Ridge was governor, nor grocer of PA.

'There is absolutely no evidence that the public finds current traffic safety to be objectionable.'

Right, they're too busy being worried about terrorist attacks and airplane crashes.

The public is really, really bad at estimating risk. Let's not defer to their inexpertness on the subject.

I know, I know: people are rational, the wisdom of crowds, markets work well, etc. But people favour skewed funding and regulation for safety measures not because they believe dying in an air crash is a thousand times worse than in a traffic accident--it's because they get risk assessment wrong. Sometimes you can't just defer to the market.

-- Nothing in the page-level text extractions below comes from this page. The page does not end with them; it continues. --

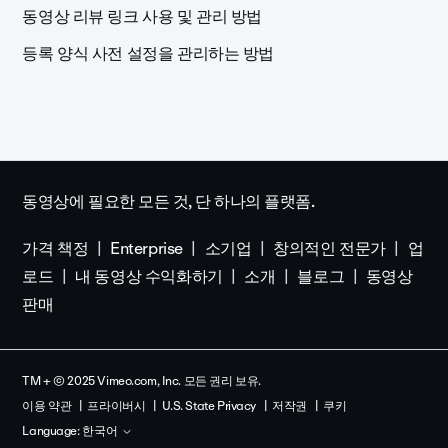
동영상 리뷰 링크 사용 및 관리 방법
등록 양식 사전 설정을 관리하는 방법
동영상에 필요한 모든 것, 단 하나의 플랫폼.
가격 책정
Enterprise
소기업
창의적인 전문가
업
로드
내 동영상 수익화하기
소개
블로그
동영상
판매
TM + © 2025 Vimeo.com, Inc. 모든 권리 보유.
이용 약관
프라이버시
U.S. State Privacy
저작권
쿠키
Language:
한국어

@Luca My argument wasn't strengthened by my flippant reference to the public's risk calculations. I wasn't trying to bring up diffuse costs vs. direct benefits, obviously a huge problem in democratic (all?) societies.

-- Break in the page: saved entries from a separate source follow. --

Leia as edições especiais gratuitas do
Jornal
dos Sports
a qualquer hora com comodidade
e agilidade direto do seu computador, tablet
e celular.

Of course I can't disagree with your point. I would happily trade 1/4 of the existing public funding for air travel and nuclear plant "safety" towards improved driver training and traffic flow.

I still think that we should be trying to reduce traffic congestion by increasing speeds while holding injuries fairly constant. It doesn't make sense to slow everyone down just to make them safer unless you hate suburbia.

Interesting because according to 2 sources the death and injury rate on the autobahn which has no speed limit is lower than on USA highways which are speed limited.

From my wife who is a highway safety researcher and has done studies in MA.

"Did you actually get to read their paper? The reason I ask is because there is a large crash problem with MA data. We discovered this in our advance street name signs. There are huge dips in and around 2001 , 2002, 2003. Depending on the years they use, it could definitely look like there was an effect."

Not sure they didn't catch this but this is the problem you can sometimes get when people cross fields. They can potentially miss very simple things that people who regularly study the field know about.

BTW, she does not believe speed and safety are highly correlated based on her reading of the literature and research. What is correlated to safety is the variance in speed. Some people going fast others going slow.

A similar paper by Ben Hansen, a UCSB student on the job market, can be found here:

http://www.econ.ucsb.edu/~bhansen/Life_And_Death.pdf

@Luca, I think you mean we can't differ to democracy. When mass irrationality exists, democracy doesn't work.

floccia, I do not believe that speed, in and of itself, is necessarily accident-prone. The conditions (especially visibility) play a huge role.